Skillv1.0.1

ClawScan security

Legal Site Generator · ClawHub's context-aware review of the artifact, metadata, and declared behavior.

SuspiciousMar 3, 2026, 11:00 AM

Verdict: suspicious
Confidence: high
Model: gpt-5-mini
Summary: The skill claims to generate a complete legal site (privacy, terms, support, deletion pages) but the included handler only writes a single placeholder index.html; behavior and claims are inconsistent though there is no evidence of malicious exfiltration.
Guidance: This skill is not obviously malicious, but it is inconsistent and incomplete: SKILL.md promises multiple legal pages, yet the handler only writes a placeholder index.html. Before installing or invoking it: (1) review skill.js locally and run it in an isolated or empty directory to avoid unexpected file writes; (2) if you expect full privacy/terms/delete pages, update the handler to call the provided generation functions and write those HTML files, or reject the skill; (3) note that sanitize() only escapes < and > — if you plan to inject attributes or rich content, review and strengthen escaping/encoding to avoid HTML injection; (4) confirm contact email inputs and test the generated output to ensure the legal text meets your requirements. If you need the promised full-site behavior, ask the author for a fixed handler implementation or patch it yourself.
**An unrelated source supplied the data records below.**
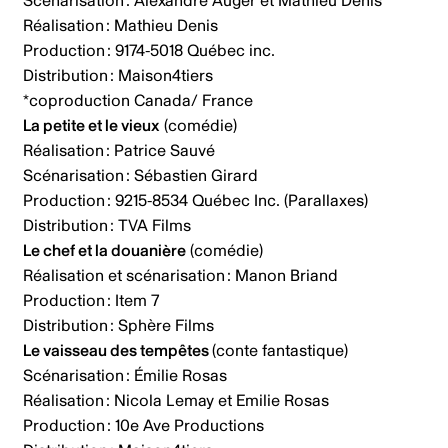
Scénarisation : Alexandre Auger et Mathieu Denis
Réalisation : Mathieu Denis
Production : 9174-5018 Québec inc.
Distribution : Maison4tiers
*coproduction Canada/ France
La petite et le vieux
(comédie)
Réalisation : Patrice Sauvé
Scénarisation : Sébastien Girard
Production : 9215-8534 Québec Inc. (Parallaxes)
Distribution : TVA Films
Le chef et la douanière
(comédie)
Réalisation et scénarisation : Manon Briand
Production : Item 7
Distribution : Sphère Films
Le vaisseau des tempêtes
(conte fantastique)
Scénarisation : Émilie Rosas
Réalisation : Nicola Lemay et Emilie Rosas
Production : 10e Ave Productions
Purpose & Capability: concernThe SKILL.md and top-level description promise a full set of pages (privacy, terms, support, data deletion) in a ready-to-deploy ./dist folder. The code contains helper functions to generate those pages, but the handler implementation only writes a single placeholder index.html into ./dist and does not call the generation functions. That mismatch means the skill does not deliver its claimed capability as-is.
Instruction Scope: okThe runtime instructions and code are limited to generating static HTML and writing files under the current working directory (./dist). The skill does not invoke external programs, network endpoints, or read environment variables or arbitrary system files. Writing to the working directory is expected for this purpose but you should run it in a safe/empty folder.
Install Mechanism: okThere is no install spec and no external downloads. The package.json and skill.js are included in the bundle; nothing is fetched from outside during install. This is lower-risk from an install perspective.
Credentials: okThe skill declares no required environment variables, credentials, or config paths and the code does not access any. No secrets appear to be requested or used.
Persistence & Privilege: okThe skill is not marked always:true, does not modify other skills or system-wide settings, and only writes files under ./dist. It does not request persistent elevated privileges.